Doch Solidarität ist nicht gleich Solidarität und ob und wenn ja, welche Solidarität zum Zuge kommt, hängt in diesem und manchem anderen Fall an der Systemrelevanz. Dieser Begriff ist allerdings nichts anderes als eine nette Umschreibung für Egoismus: Die Not der anderen gefährdet mein eigenes Wohlbefinden, deshalb helfe ich – ob als Staat oder als Nachbar macht beim Beweggrund keinen Unterschied: es ist und bleibt eine Kosten-Nutzen-Rechnung.

Wie weit davon entfernt ist die Solidarität, die uns im Abendmahl zuteil wird! Hier geht es um Hingabe, die nichts von einem Kosten-Nutzen-Faktor weiß. Das einzige Kriterium, das zählt, ist die Liebe Gottes zu uns Menschen. Und die ist nicht egoistisch, sondern auf unbegreifbare, ja grausame Art barmherzig: Als Jesus am Kreuz stirbt, hat ihn Gott verlassen – und ist unendlich nah bei den Menschen. Diese Nähe kann uns niemand mehr nehmen. Gott bleibt uns gegenüber solidarisch. Selbst im Tod.

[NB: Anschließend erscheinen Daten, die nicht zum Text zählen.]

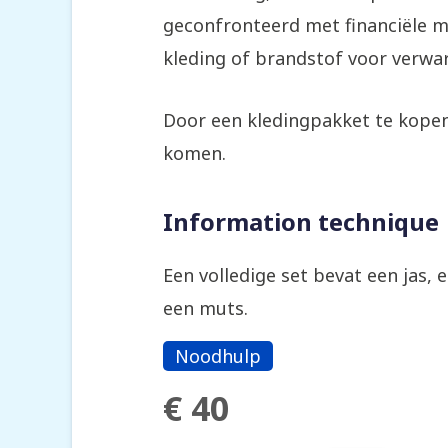
geconfronteerd met financiële m
kleding of brandstof voor verwa
Door een kledingpakket te kopen,
komen.
Information technique
Een volledige set bevat een jas, e
een muts.
Noodhulp
€ 40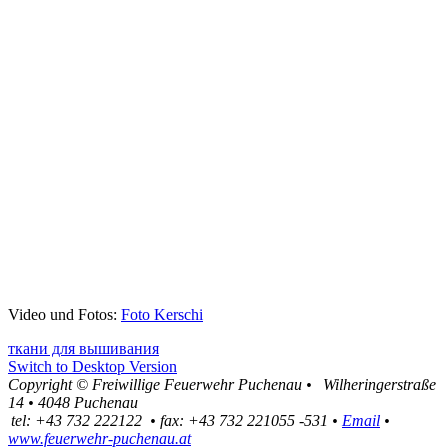
Video und Fotos:
Foto Kerschi
ткани для вышивания
Switch to Desktop Version
Copyright ©
Freiwillige Feuerwehr Puchenau
•
Wilheringerstraße
14
•
4048
Puchenau
tel:
+43 732 222122
•
fax
:
+43 732 221055 -531
•
Email
•
www.feuerwehr-puchenau.at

Diese Hingabe ist nicht Eins zu Eins in unsere Welt übertragbar. Aber sie ist ein unüberwindbarer Widerstand, an dem wir uns im Alltag immer wieder reiben sollen. Teilen wir Brot und Wein untereinander, dann sind wir wahre Kirche, dann erinnern wir uns an diese Liebe und an diese Hingabe – und daran, dass wir dazu berufen sind, ihr ein Gesicht – unser Gesicht – zu geben.

Es wird uns schwer fallen, diesem Anspruch gerecht zu werden. Aber wir dürfen ihm nicht ausweichen – um der Welt, um der Menschen, um unserer selbst willen nicht. So ist das Abendmahl, das wir gemeinsam feiern, nicht die Erinnerung an den Tod, sondern eine Aufforderung zum Leben, es ist nicht das Ende, sondern der Anfang … Wie schon gesagt: Ein Schluck Wein, ein Stück Brot … Mehr ist nicht nötig, um dem Evangelium nachzuspüren.